New research has clocked the human brain as being able to process entire images flashed before the eyes in as little as 13 milliseconds. The evidence is the first of such rapid processing speed and faster than the processing speed the brain is capable of suggested by other studies.
For the study, which was conducted by researchers at Massachusetts Institute of Technology, research participants were asked to look for a particular type of image, such as picnic or a smiling couple, as they were shown a rapid series of images. Study subjects were shown a series of either six or 12 images, each presented for between 13 milliseconds and 80 milliseconds.
Even when an image was shown for as little as 13 milliseconds, the subjects were able to process it, the researchers learned.

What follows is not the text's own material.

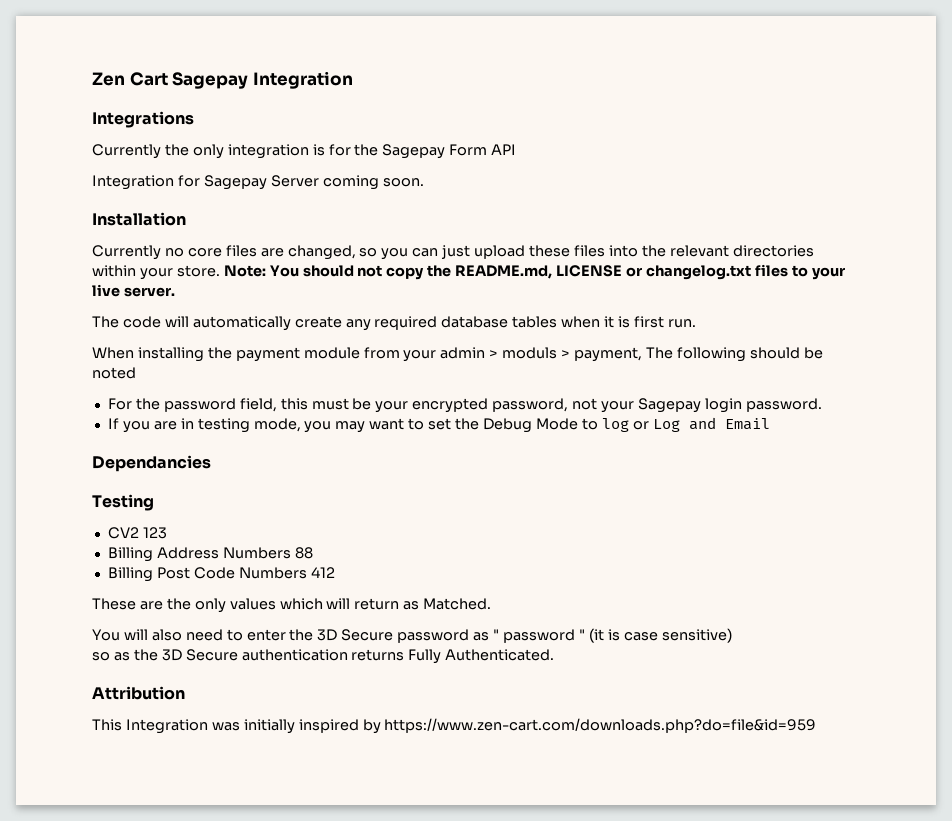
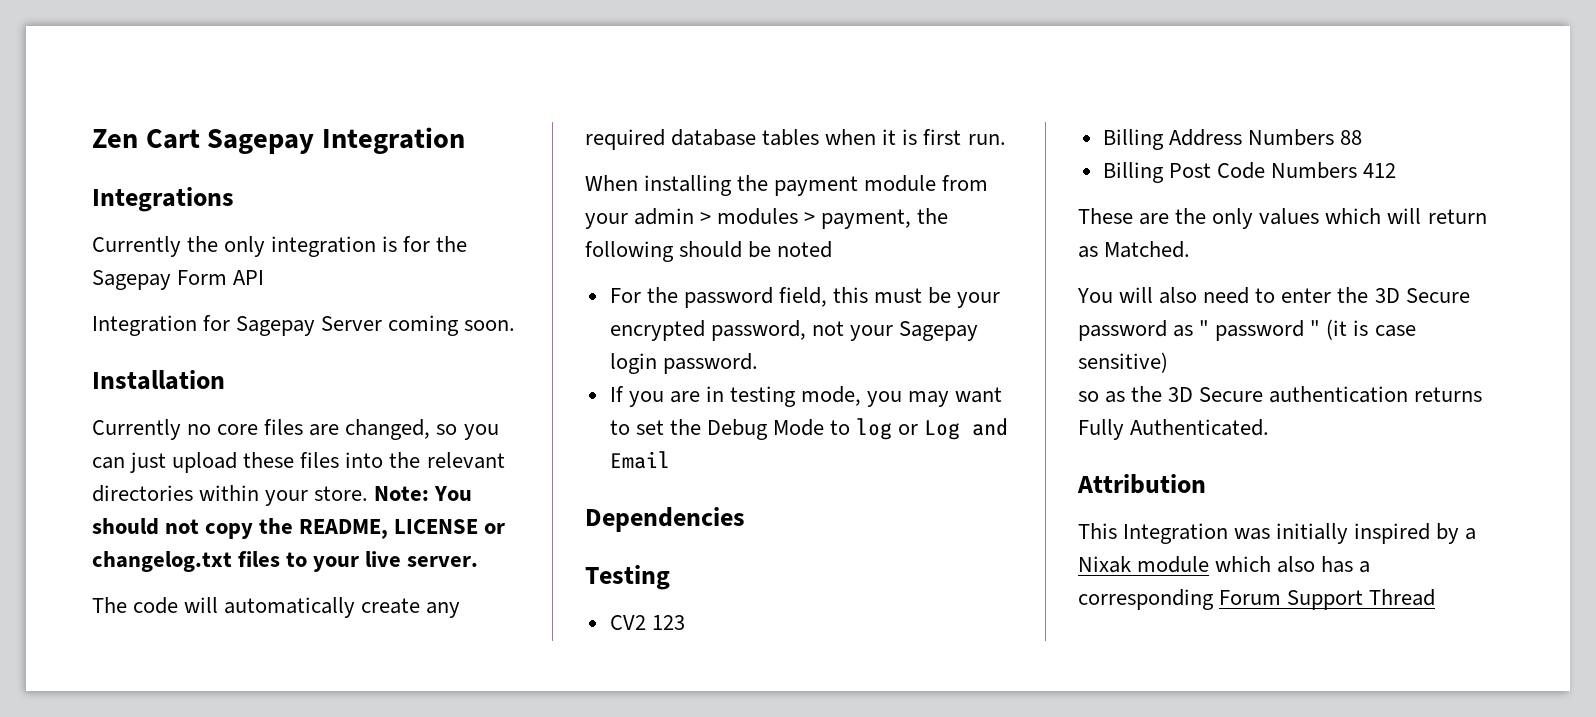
[455,265,553,279] README.md, -> [299,519,389,539] README,
[502,347,558,359] moduls -> [717,208,799,225] modules
[645,347,673,359] The -> [917,208,949,224] the
[92,455,211,472] Dependancies -> [585,507,745,532] Dependencies
[384,718,817,733] https://www.zen-cart.com/downloads.php?do=file&id=959 -> [1465,528,1477,540] [1078,556,1371,573] [1078,589,1436,610] a Nixak module which also has a corresponding Forum Support Thread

"The fact that you can do that at these high speeds indicates to us that what vision does is find concepts. That's what the brain is doing all day long - trying to understand what we're looking at," said senior study author Mary Potter, an MIT professor of brain and cognitive sciences.
"The job of the eyes is not only to get the information into the brain, but to allow the brain to think about it rapidly enough to know what you should look at next. So in general we're calibrating our eyes so they move around just as often as possible consistent with understanding what we're seeing," Potter said.
As Potter and her colleagues were conducting the research, they gradually increased the speed at which participants were shown the images until the subjects' answers were no better than if they were just guessing.
The team expected to see a dramatic decline in test performance around the 50 millisecond mark because of prior research that suggested that it took at least that long for the brain to process an image.
While performance did decline overall as the time subjects were shown images decreased from 50 milliseconds, subjects continued to perform better than chance on the tests until they were shown images for as little as 13 milliseconds, which was the fastest speed the computer monitor being used for the study could show an image.
The researchers suggest that even when presented for as little as 13 milliseconds, the human brain is capable of processing and storing that information for later recall.
"If images were wiped out after 13 milliseconds, people would never be able to respond positively after the sequence. There has to be something in the brain that has maintained that information at least that long," Potter said.
Potter and her colleagues' work appears in the journal Attention, Perception, and Psychophysics.